[Minor edits: correcting open/closed quotes for clarity. No changes to the wording.]
I remember falling victim to the ley hunting bug as a teenager and again in my 20s. I was excited to "discover" that Southwell Minster (near to where I live) is "on a ley line".
However...
The original idea of the ley line was no more than "the old straight track". Alfred Watkins' initial concept was a network of rectilinear transport routes across the countryside, joining landmarks.
Watkins came up with the name "ley", allegedly because he noticed an association with place names ending in "ley". As that is a common ending, meaning "lea" ("meadow") he may as well have called them "ton lines" or "ham lines" or "thorpe lines".
It was soon realised that the straight tracks that Watkins had postulated would not be practical routes because they sometimes did things like crossing marshes and wide rivers and going up steep cliffs. Real walking routes tend meander as they follow ridges, valleys and contours and use shallow crossings of rivers.
Rather than dropping the idea as obviously silly, people scratched around looking for an alternative "explanation" for this completely illusory phenomenon. They postulated some ancient lost wisdom, and some ill-defined primordial force. Later this became associated in some people's minds with disparate ideas such as acupuncture: menhirs as acupuncture needles to cure the Earth, blah blah.
Aside: I remember going to Arbor Low in Derbyshire and seeing two things at the same time: the farmer's daughter on a quad bike riding around the inside of the ancient earth bank as if it were a wall of death, and a couple of harmless eccentrics dangling pendulums (pendula?) over the stones. I swear I heard one of them shout to his companion words to the effect, "I've found a nexus of primeval force."

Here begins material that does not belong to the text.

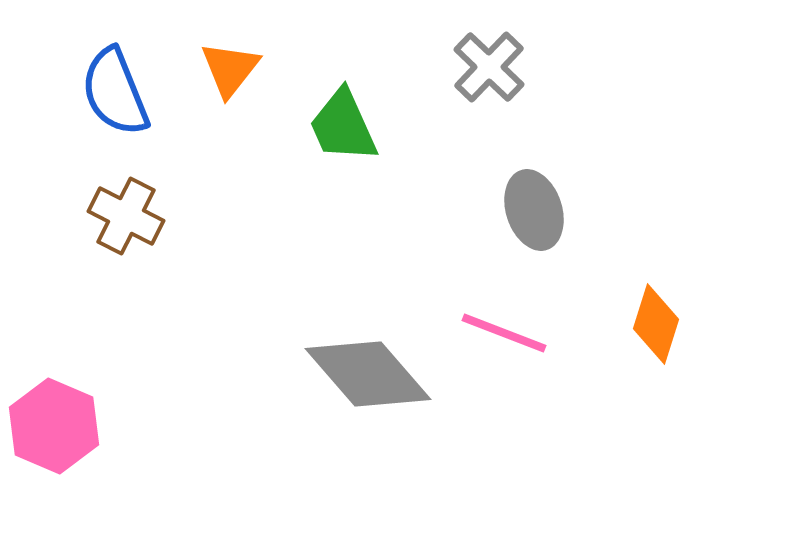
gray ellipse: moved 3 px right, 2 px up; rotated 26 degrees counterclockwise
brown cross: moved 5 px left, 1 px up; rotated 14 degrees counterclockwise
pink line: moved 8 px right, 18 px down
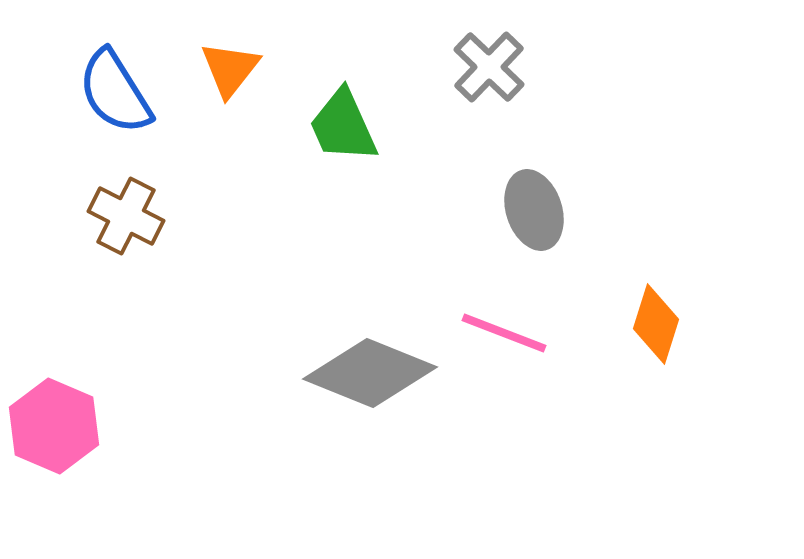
blue semicircle: rotated 10 degrees counterclockwise
gray diamond: moved 2 px right, 1 px up; rotated 27 degrees counterclockwise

Back onto my own straight track: I read a number of books on leys at the time (the word "line" had largely been dropped by then) and there were various pseudo statistical ways of calculating the lines. A church was worth 3 points, a standing stone worth 4, a cross roads 2, and so on. (I made up these numerical values for the sake of illustration.) A quick review of the list showed that things like "a straight section of road" or "a distinctive hill top" were also on the list.
Given enough random and unrelated items like that, it will always be possible to find alignments that add up to some arbitrary threshold number. However, a little thought shows that these are not completely random and unrelated items. It is common for a road to head in a straight line towards a major church. Cross roads are always on roads, some of which have straight sections. A standing stone or church may be on a distinctive hilltop. A church may be built on an earlier religious site. And so on.
On the other hand, items that appear at first glance to be related, such as "earthworks" may be separated in age by 3,000 years and be from different cultures and belief systems. Of four "ancient earthworks", one may be defensive, one funerary, one agricultural, and one ritual.
Any two points will always be in a straight line relative to each other. The chance that a third random point is within a degree either side of that line is 1/180. That's not rare. if I had a 1/180chance of being knocked off my motorbike every ride, I would not ride it.
The chance of a fourth point being within 1 degree of the same line is also 1/180, so the chance of points 3 and 4 both being within a degree of the line between points 1 and 2 is 1/(180*180) which is 1/32,400 which is a small chance.
However, if you allow yourself the freedom to look for any and all possible alignments, then the more random points you have, the more alignments you will find, because every pair of points is a new line that a third or fourth point may also be on. It's like the thing with birthdays: the chance of a single random stranger having the same birthday as you is around 1/365, but if you have 50 people in the room, it is extremely likely that two of them will have the same birthday as each other.
The clever thing is, don't count all the things that are not aligned. "I looked at 20 sites and found 6 alignments of 3," is more impressive than, "Out of 190 pairs of points, I found 6 cases where a third point was in line."
Of course, this does not preclude the possibility that some ancient sites were deliberately aligned with each other. Items of a similar age, or built in obvious succession for related purposes may well be aligned. That is a natural human urge to be orderly. Whether or not the "wise ancients" believed in any force flowing along those lines, there is no evidence that such a force exists.
Ley lines: fun, interesting, but a barmy idea.